My points to be made initially were:
1) There are FAR more people NOT pulling their weight in workload when WFH than people think. Overall, in the macro, I think it was a failure.
Well, for one - this is always the case in government - WFH or not. I have never seen any evidence that WFH created an explosion of loafing on the job. I think if you goof off and fail to work at home - you will do the same in person. Because I have seen it in action - people NOT doing their job in front of God and everyone.
I think this is conjecture not rooted in anything. If the section's work gets done same as before, you're more likely looking at the SAME thing - some people work, some don't - they go home - they do the same thing.
3) With MANY uber profitable and successful companies pushing the RTO, the only conceivable reason is that they are NOT seeing the amount of work product that they expect from their WFH personnel.
This I think is where we part ways because of one thing -
You are equating WFH as some kind of willful experiment done by all the major companies based on some scatter-brained idea that telework was a preferred idea. And it wasn't. It was forced on them because without it, they could not survive. They are not looking at WFH as an expensive but failed experiment. They always saw it as a temporary situation, even sending people to WFH who in any other situation would NEVER EVER be candidates for it.
I remember my kids doing Zoom meetings for school - and my wife's observation - and other teachers - that way too many skills were forfeited and kid's skills were damaged because of remote learning.
By this measure - we should conclude that schools see remote learning as an utter failure and never go to it again - despite the fact that there are scores of online schools that do this, exclusively. For years.
But they did not CHOOSE to go remote - they were compelled, had to make do, did not have adequate training, planning or anything. The at home school stuff failed, because they could NOT plan.
Ditto businesses. They sent pretty much EVERYONE home, including people who now would not be eligible for telework.
Why do I say that?
Because all of the companies you listed OFFER JOBS TO NEW WORKERS as remote or telework jobs.
IF they saw the entire thing as a boondoggle never to be repeated, they sure as hell wouldn't offer hybrid work or telework to NEW hires - or offer hybrid work to some of their incoming staff. And THAT IS happening.

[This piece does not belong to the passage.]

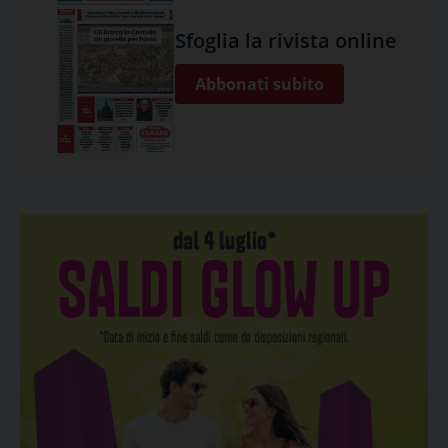
Sfoglia la rivista online
Abbonati subito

AGAIN - we have two separate but seemingly related issues - RTO - and WFH. They are not mutually exclusive options for business.

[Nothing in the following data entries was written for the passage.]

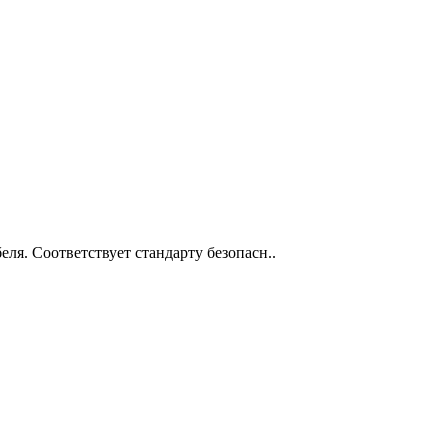
ля. Соответствует стандарту безопасн..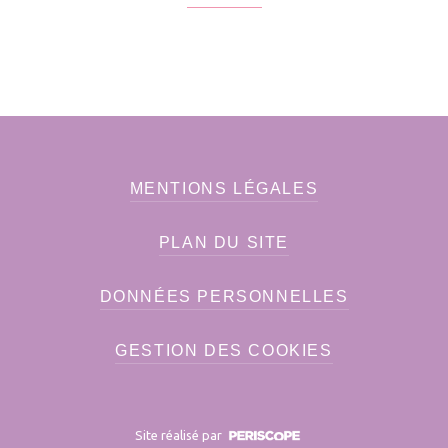
MENTIONS LÉGALES
PLAN DU SITE
DONNÉES PERSONNELLES
GESTION DES COOKIES
Site réalisé par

They are NOT saying - all of us tech companies for some damned reason or another - we all heavily invested in making our offices remote places for work. No, they didn't. They sent people up and made up a triage of whatever they could cobble together until the time for people to return. They were NEVER going to see production gains, because they didn't plan things for it.
We - DID. Because we were already headed that way. Because it was ALWAYS part of our plan and we were already doing it.
I guarantee - in my office - loafing and goofing off would be CAUGHT. Because accountability is a LOT MORE than someone saying they're working.
Bottom line is that overall, WFH was only a band-aid to get us through COVID. After that, it has proven to be a liability in the majority and right now there are just too many people who have gotten used to that 'luxury' and that is why you read and hear all the whining about RTO.
And on this -
we agree. I wouldn't even say a "liability in the majority" because these same companies are
offering WFH work. They just aren't making everyone eligible. Look it up. And they are offering it for something you can EASILY Google - majority of companies trying to reduce their office footprint, because it is vastly underused. THAT is accomplished via hybrid work, and they are doing that.
Again - these issues are NOT the same. You can have "ineligible" workers being told to come back - and still have eligible workers stay at home, work from across the country, even hire new people. It by no means says, WFH was a failure. It's obviously not for everyone, but it does work.